Il 12 giugno 1981 Fosco Fabbri viene interrogato dagli inquirenti in quanto coinvolto da Enzo Spalletti che lo colloca insieme a lui nella serata del 6 giugno 1981. Subito ammette di essere un guardone da molti anni e racconta i suoi spostamenti la sera del sabato scorso. Alle ore 22:30 di sabato 6 giugno smette di studiare musica e prende la sua auto, una Fiat 127 gialla, per dirigersi alla Roveta alta. Questo è uno dei luoghi dove di solito spia le coppie in compagnia di alcuni amici.

Le sue zone preferite vanno da Via Delle Croci a San Michele, comunque sempre nei dintorni della Taverna Del Diavolo. Riferisce che alla Roveta alta vede tre auto parcheggiate, le descrive in termini molto generici. Un’auto scura in mezzo al prato, auto bianca dietro una siepe, auto nera oltre la strada in uno spiazzale. Non riesce ad identificare i modelli delle auto che si riducono a forme tipo la sua 127, oppure a generici modelli Volkswagen.

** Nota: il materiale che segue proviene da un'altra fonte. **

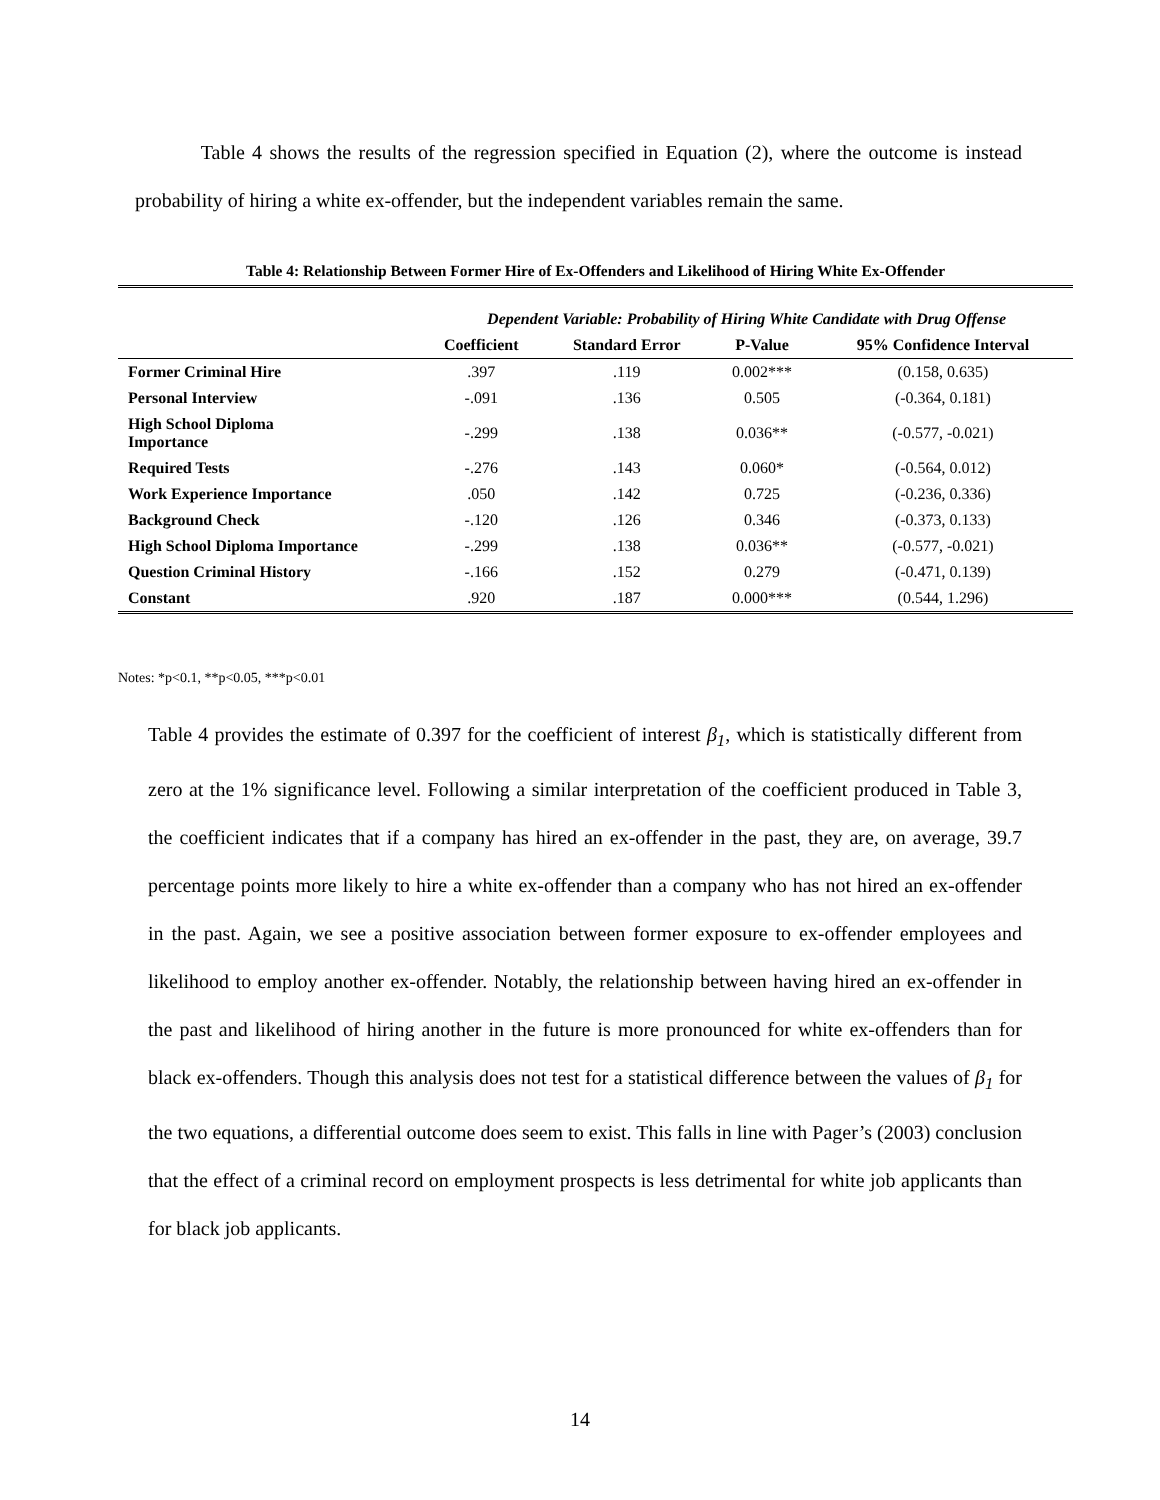Table 4 shows the results of the regression specified in Equation (2), where the outcome is instead probability of hiring a white ex-offender, but the independent variables remain the same.
Table 4: Relationship Between Former Hire of Ex-Offenders and Likelihood of Hiring White Ex-Offender
| | Dependent Variable: Probability of Hiring White Candidate with Drug Offense | | | |
| --- | --- | --- | --- | --- |
| | Coefficient | Standard Error | P-Value | 95% Confidence Interval |
| Former Criminal Hire | .397 | .119 | 0.002*** | (0.158, 0.635) |
| Personal Interview | -.091 | .136 | 0.505 | (-0.364, 0.181) |
| High School Diploma Importance | -.299 | .138 | 0.036** | (-0.577, -0.021) |
| Required Tests | -.276 | .143 | 0.060* | (-0.564, 0.012) |
| Work Experience Importance | .050 | .142 | 0.725 | (-0.236, 0.336) |
| Background Check | -.120 | .126 | 0.346 | (-0.373, 0.133) |
| High School Diploma Importance | -.299 | .138 | 0.036** | (-0.577, -0.021) |
| Question Criminal History | -.166 | .152 | 0.279 | (-0.471, 0.139) |
| Constant | .920 | .187 | 0.000*** | (0.544, 1.296) |
Notes: *p<0.1, **p<0.05, ***p<0.01
Table 4 provides the estimate of 0.397 for the coefficient of interest β<sub>1</sub>, which is statistically different from zero at the 1% significance level. Following a similar interpretation of the coefficient produced in Table 3, the coefficient indicates that if a company has hired an ex-offender in the past, they are, on average, 39.7 percentage points more likely to hire a white ex-offender than a company who has not hired an ex-offender in the past. Again, we see a positive association between former exposure to ex-offender employees and likelihood to employ another ex-offender. Notably, the relationship between having hired an ex-offender in the past and likelihood of hiring another in the future is more pronounced for white ex-offenders than for black ex-offenders. Though this analysis does not test for a statistical difference between the values of β<sub>1</sub> for the two equations, a differential outcome does seem to exist. This falls in line with Pager’s (2003) conclusion that the effect of a criminal record on employment prospects is less detrimental for white job applicants than for black job applicants.
14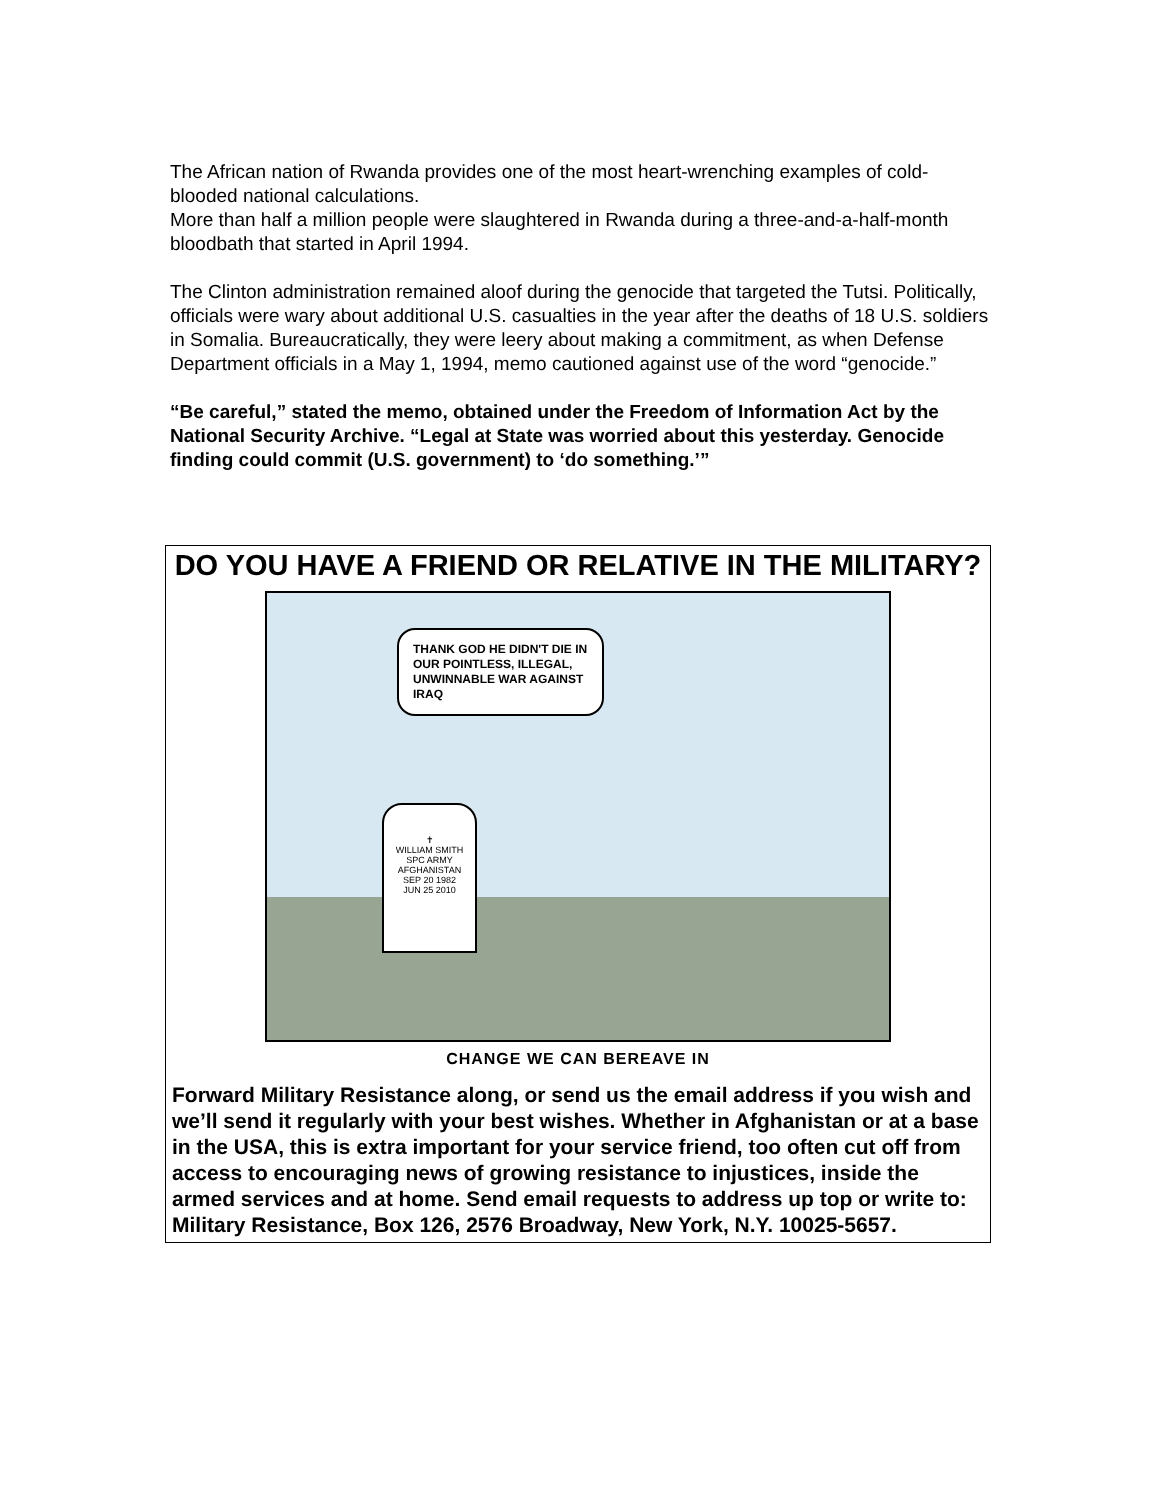The African nation of Rwanda provides one of the most heart-wrenching examples of cold-blooded national calculations.
More than half a million people were slaughtered in Rwanda during a three-and-a-half-month bloodbath that started in April 1994.
The Clinton administration remained aloof during the genocide that targeted the Tutsi. Politically, officials were wary about additional U.S. casualties in the year after the deaths of 18 U.S. soldiers in Somalia. Bureaucratically, they were leery about making a commitment, as when Defense Department officials in a May 1, 1994, memo cautioned against use of the word “genocide.”
“Be careful,” stated the memo, obtained under the Freedom of Information Act by the National Security Archive. “Legal at State was worried about this yesterday. Genocide finding could commit (U.S. government) to ‘do something.’”
DO YOU HAVE A FRIEND OR RELATIVE IN THE MILITARY?
THANK GOD HE DIDN'T DIE IN OUR POINTLESS, ILLEGAL, UNWINNABLE WAR AGAINST IRAQ
✝
WILLIAM SMITH
SPC ARMY
AFGHANISTAN
SEP 20 1982
JUN 25 2010
CHANGE WE CAN BEREAVE IN
Forward Military Resistance along, or send us the email address if you wish and we’ll send it regularly with your best wishes. Whether in Afghanistan or at a base in the USA, this is extra important for your service friend, too often cut off from access to encouraging news of growing resistance to injustices, inside the armed services and at home. Send email requests to address up top or write to: Military Resistance, Box 126, 2576 Broadway, New York, N.Y. 10025-5657.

Fosco Fabbri racconta che Enzo Spalletti arriva dopo di lui e per una mezzora rimangono a chiacchierare, circa fino alle 23.30. a quel punto si salutano perché sembrano non esserci coppie interessanti da osservare.  Fosco riferisce che per rientrare a casa scegli la via più tortuosa, e cioè via dell’Arrigo anche per vedere se ci sono coppie dalla parte di via delle Croci. Quando si allontana crede di sentire l’amico Enzo mettere in moto l’auto, ma poi non lo vede dietro a lui percorrere la stessa direzione e quindi crede che sia rientrato a casa.

Fabbri racconta: “Effettivamente io sono passato davanti al viottolo in cui è avvenuto il delitto anzi chiaramente davanti all’imbocco del viottolo, ma escludo di aver notato qualcosa di sospetto, né ho sentito grida o spari. Tra l’altro lì vicino vi è una discoteca e quindi vi è molto frastuono“.

Il Fabbri dichiara che alle ore 00.15 rientra a casa.

Fosco racconta che il giorno dopo cioè la domenica lui non viene a sapere nulla dell’omicidio. Si reca ad Ugnano con degli amici e tornando a casa, circa alle 22.00 passa da Roveta alta per vedere se ci sono coppie da spiare. Giunto al bivio dopo la Taverna Del Diavolo incrocia l’auto di Enzo Spalletti e i due si fermano a scambiare quattro chiacchere, senza nemmeno scendere dalle auto. Fosco Fabbri dice che Spalletti non gli accenna minimamente a ciò che è avvenuto a Mosciano ed è quindi pacifico per lui che Enzo non ne era a conoscenza.

Il lunedì Fosco racconta di essere andato al lavoro e è li dove apprende del delitto, parlando con i colleghi della bottega.  Aggiunge anche di aver detto in quel momento: “Ecco perché ieri sera non c’era nessuno“.  Mentre parla con i colleghi riceve una telefonata da Enzo Spalletti che è alla Misericordia dove lavora: «Hai visto che è successo?», riferendosi all’omicidio. Fosco racconta che i due commentarono che da quel momento non era più il caso di andare in quella zona.

Durante l’interrogatorio Fosco Fabbri riferisce anche i nomi di altri suoi amici guardoni e specifica che dopo la telefonata di Lunedì con Enzo Spalletti non ha più sentito nessuno  degli amici indiani e di non essere più tornato a spiare le coppie per paura. Aggiunge di non aver fatto nessuna ricerca per individuare l’assassino anche perchè le voci che circolavano era che si trattasse di un ex spasimante della donna. Interrogato sul delitto dei Borgo San Lorenzo ha riferito che fra i guardoni : “si commentava che i guardoni non potevano stare più tranquilli, che era finito il divertimento“.